The proposal would not take effect until the middle of next year at the earliest, National Park Service officials said. Under the plan, many trail usage decisions would be made at the level of individual parks, rather than at the central National Park Service office.
Both sides say that would accelerate trail decisions and probably result in a new arena of discussion — or conflict — at each park headquarters, with administrators being lobbied by the two groups. Existing trails would be the main focus of the change; most proposals for new trails would still have to go through lengthy review.
Opponents said that the rule change could open up to bicycling millions of acres now designated as potential wilderness.

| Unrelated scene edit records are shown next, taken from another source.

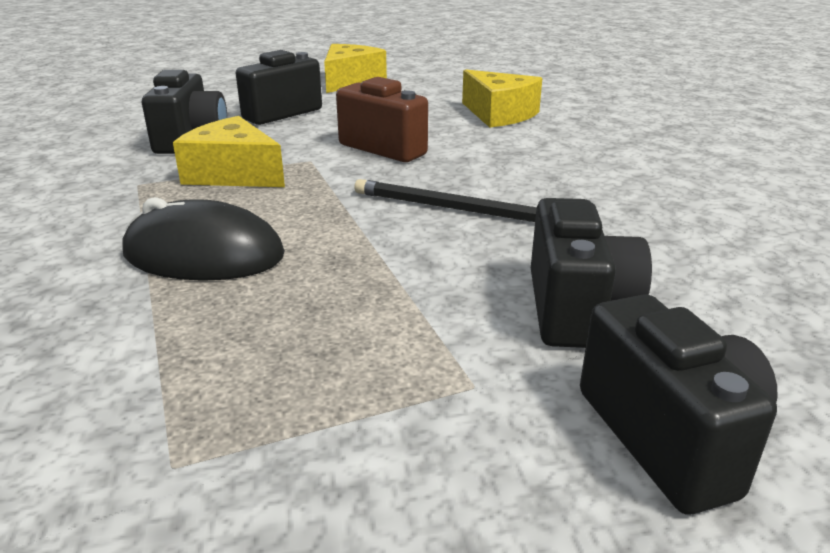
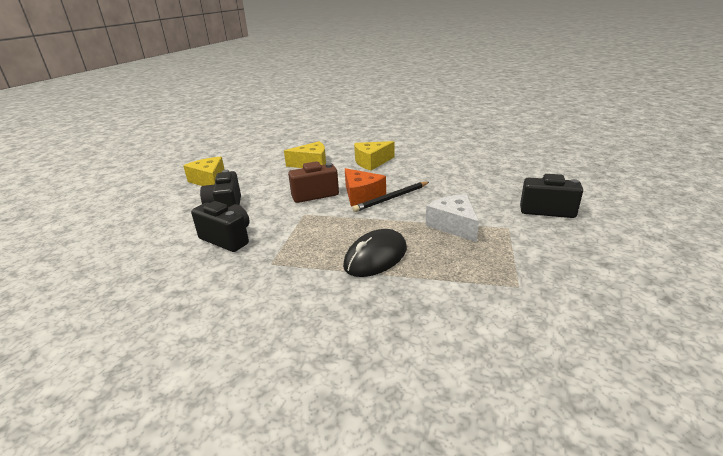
camera: 55 degrees left, 0 degrees up
(233, 174) = (294, 235): yellow cheese -> yellow cheese (371, 162)
(406, 304) = (454, 225): none -> white cheese
(430, 181) = (362, 195): none -> orange cheese
(577, 308) = (479, 200): black camera -> none

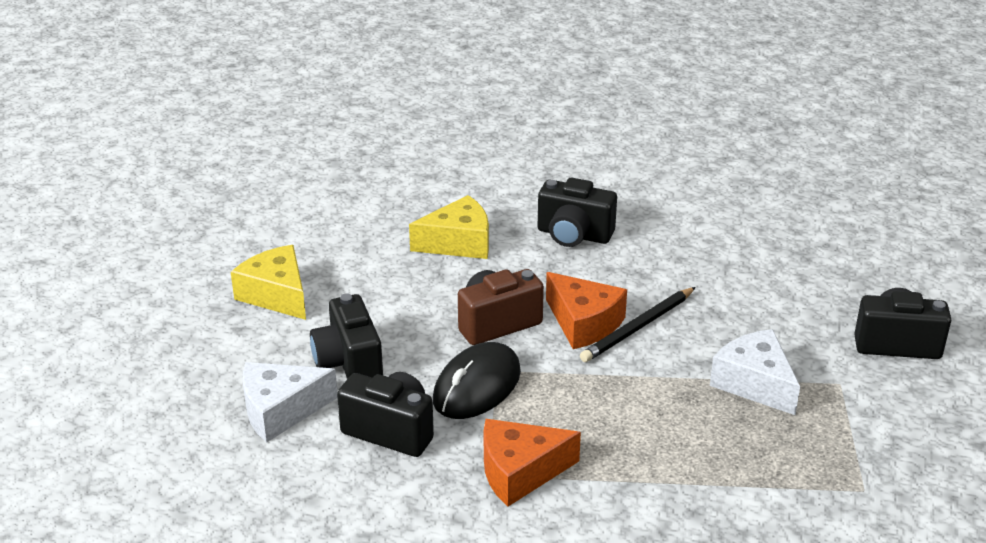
camera: 10 degrees left, 5 degrees up
(174, 227) = (280, 410): none -> white cheese
(291, 263) = (520, 472): none -> orange cheese
(371, 162) = (574, 235): yellow cheese -> black camera
(375, 257) = (648, 453): black mouse -> black mouse (477, 386)

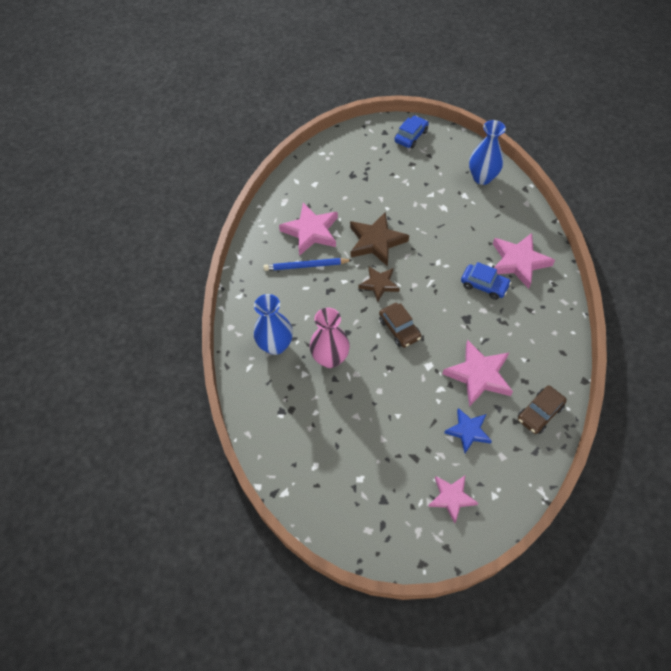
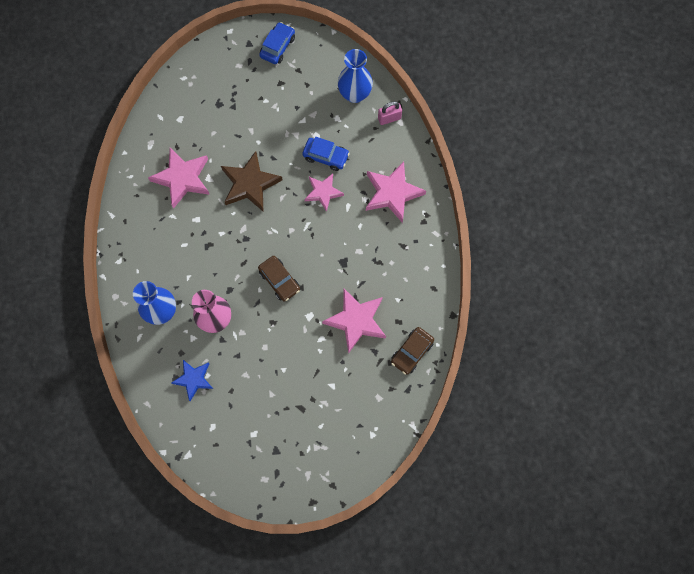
camera: 10 degrees left, 15 degrees up
(306, 266) = (182, 220): blue pencil -> none
(379, 284) = (256, 233): brown star -> none
(451, 498) = (335, 441): pink star -> pink star (323, 192)
(468, 431) = (348, 377): blue star -> blue star (193, 379)
(484, 285) = (359, 223): blue car -> blue car (326, 156)
(515, 199) = (389, 118): none -> pink padlock

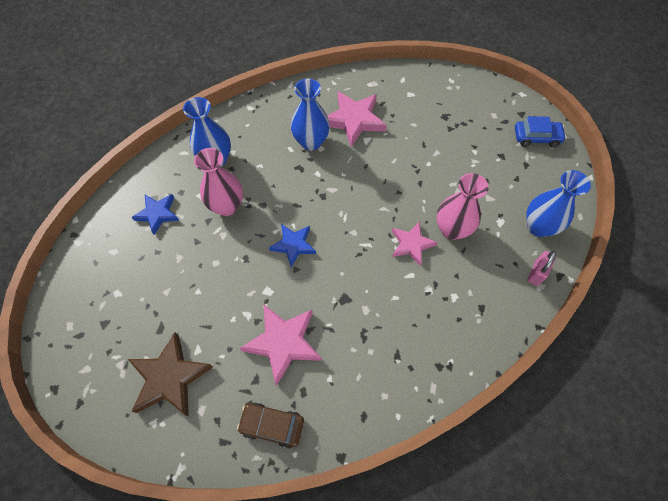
camera: 65 degrees right, 10 degrees down
(186, 224) = (311, 142): none -> blue vase
(250, 184) = (381, 175): brown star -> brown star (170, 377)
(279, 280) = (293, 245): brown car -> blue star
(326, 156) = (452, 229): blue car -> pink vase
(389, 118) = (536, 273): pink padlock -> pink padlock turned 75 degrees clockwise
(392, 193) = (452, 315): pink star -> none

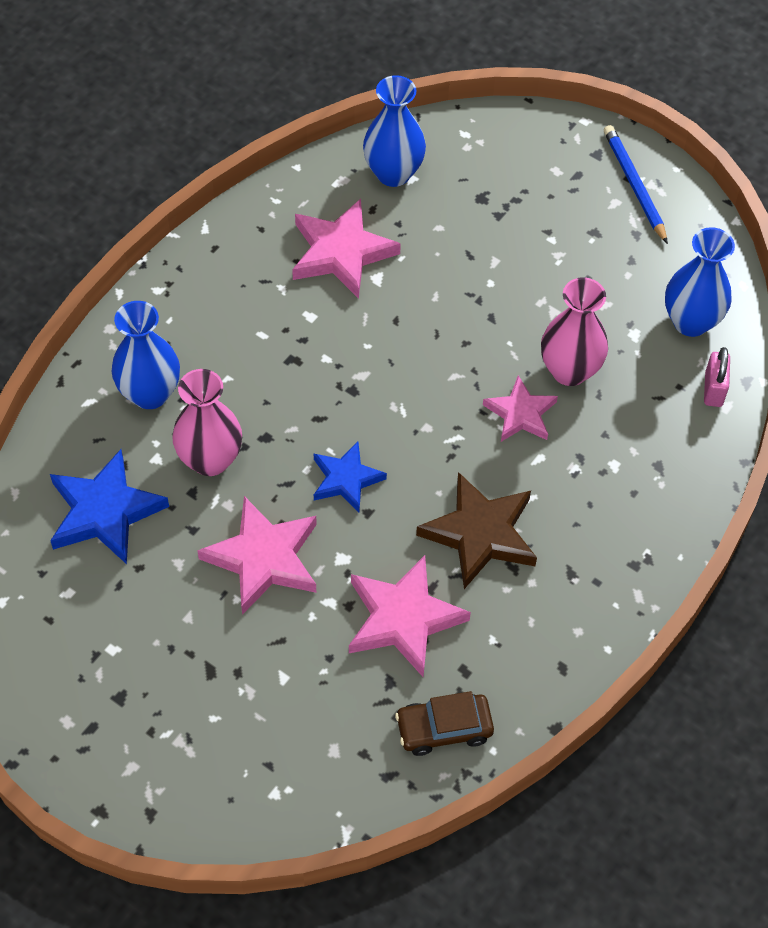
camera: 25 degrees left, 5 degrees down
(157, 214) = (105, 511): blue star -> blue star, size x1.57
(170, 377) = (264, 728): brown star -> brown star (480, 533)
(224, 273) = (263, 558): none -> pink star
(311, 142) = (290, 312): blue vase -> blue vase (393, 173)
(536, 137) = (634, 185): blue car -> blue pencil

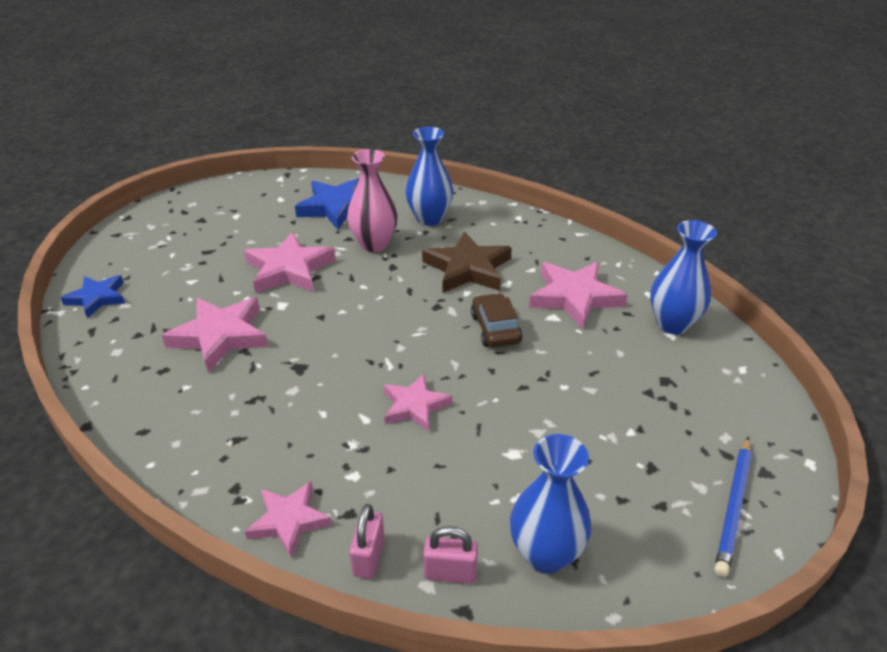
camera: 90 degrees right, 20 degrees down
(346, 479) = (352, 305): blue star -> blue star (97, 298)
(444, 728) = (116, 359): brown car -> brown car (495, 329)
(480, 533) = (290, 379): brown star -> brown star (468, 268)
(569, 370) = (466, 442): pink vase -> none
(634, 185) = (733, 506): blue pencil -> blue pencil turned 135 degrees clockwise
(669, 513) = (289, 520): none -> pink star
(703, 448) = (369, 557): none -> pink padlock

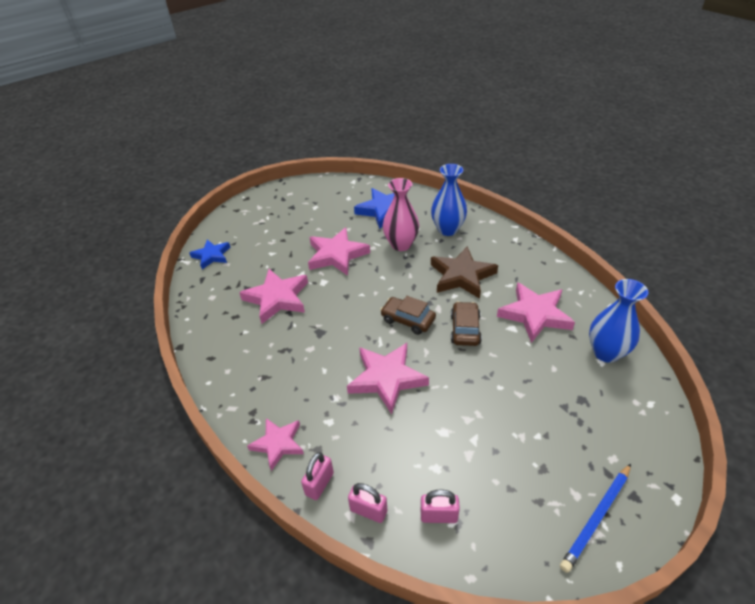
camera: 20 degrees right, 5 degrees up
(414, 406) = (386, 378): pink star -> pink star, size x1.57
(417, 331) = (408, 320): none -> brown car
(545, 554) = (439, 515): blue vase -> pink padlock

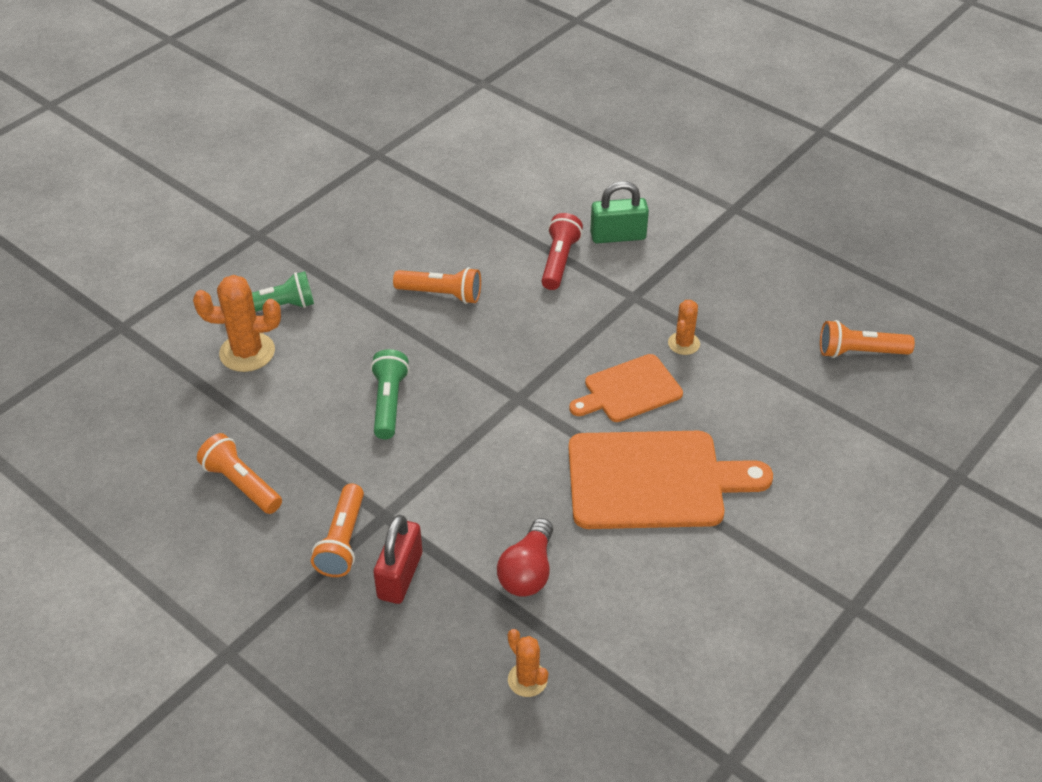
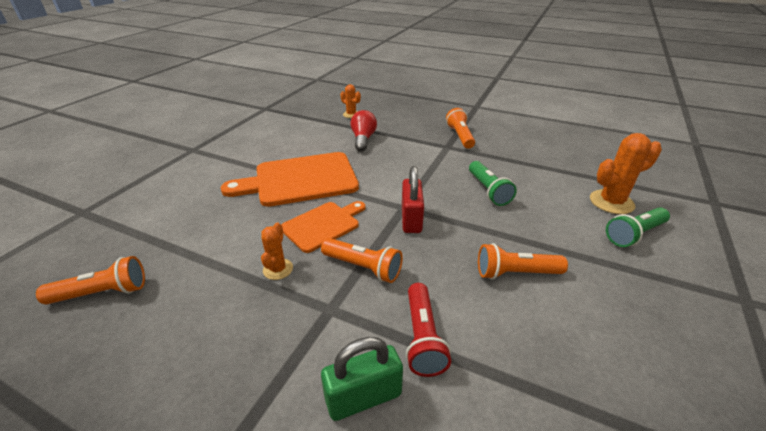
camera: 165 degrees right, 10 degrees down
(241, 484) = (531, 146): orange flashlight -> orange flashlight (363, 267)
(400, 576) = (423, 131): red padlock -> red padlock (411, 219)

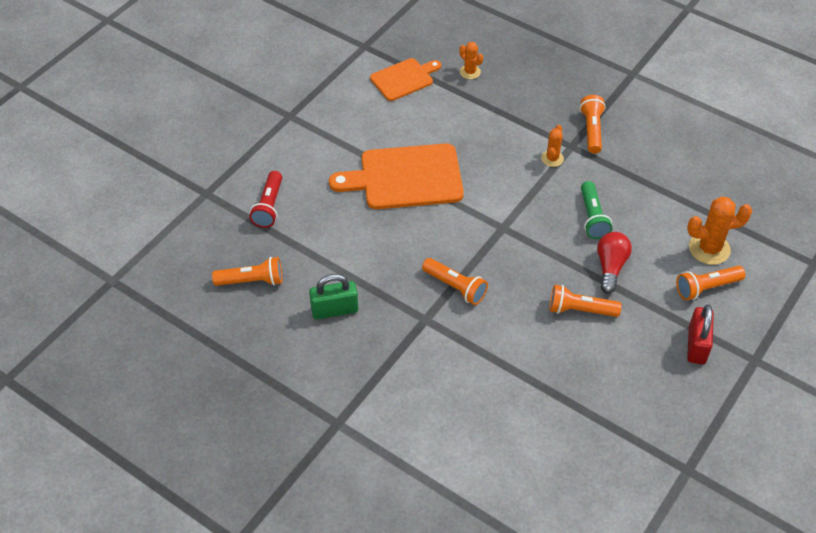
camera: 10 degrees right, 15 degrees up
(278, 269) = (385, 279): orange cactus -> orange cactus (552, 158)
(323, 225) = (425, 238): orange cutting board -> orange cutting board (404, 79)
(363, 139) = (478, 121): red light bulb -> red light bulb (610, 267)
(363, 397) = (442, 382): green padlock -> green padlock (334, 310)
(411, 219) = (506, 243): red padlock -> red padlock (696, 345)
(423, 337) = (490, 350): red flashlight -> red flashlight (269, 206)
(634, 234) = (706, 288): green flashlight -> orange flashlight

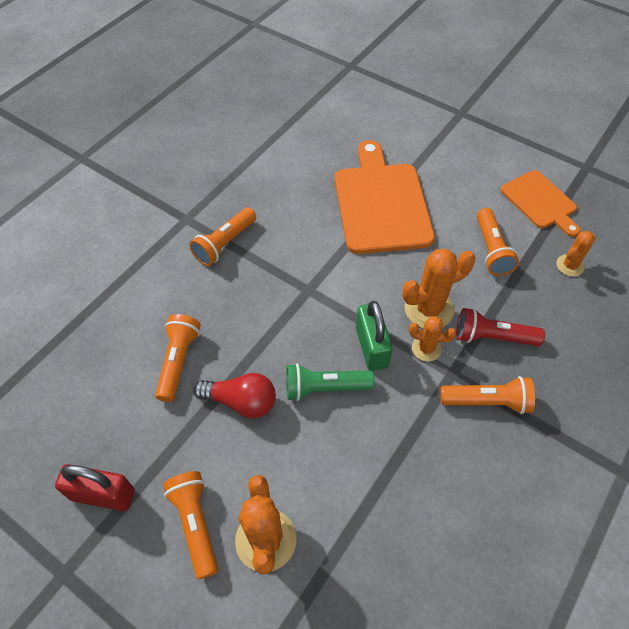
camera: 90 degrees right, 5 degrees up
(252, 281) = (246, 98): orange flashlight -> orange flashlight (491, 250)
(269, 206) = (336, 105): red flashlight -> red flashlight (492, 337)
(334, 310) = (206, 152): green padlock -> green padlock (371, 347)
(516, 155) = (428, 309): none -> orange cactus

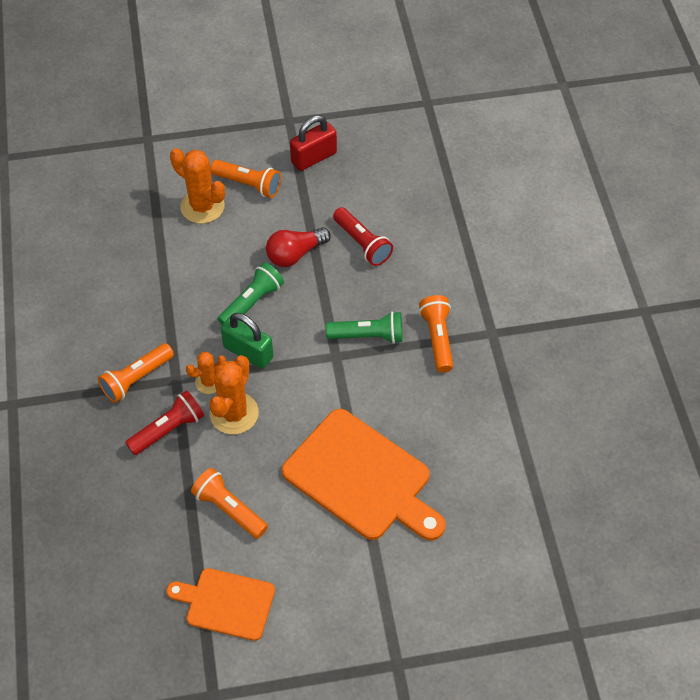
camera: 135 degrees right, 0 degrees up
(178, 361) = (362, 243): orange flashlight -> red flashlight
(268, 284) = (368, 336): none -> green flashlight
(570, 265) = (152, 549): orange cactus -> none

"Seventy-five million Americans hike, and they want solitude and a slow-paced connection with nature," said Gregory Miller, the president of the American Hiking Society, an umbrella group of 275 local organizations. Biking groups say that the national parks are in trouble, and that young people are more likely to connect with outdoor life and physical fitness through biking. Overnight backcountry camping stays fell by about 21 percent from 1997 to 2007, according to the National Park Service.
"We think mountain biking could bring new and younger visitors to the parks who are not now finding the recreational opportunities that they are seeking," said Mark Eller, a spokesman for the International Mountain Bicycling Association, a group based in Boulder, Colo., that has been pushing for a park expansion of mountain biking for years.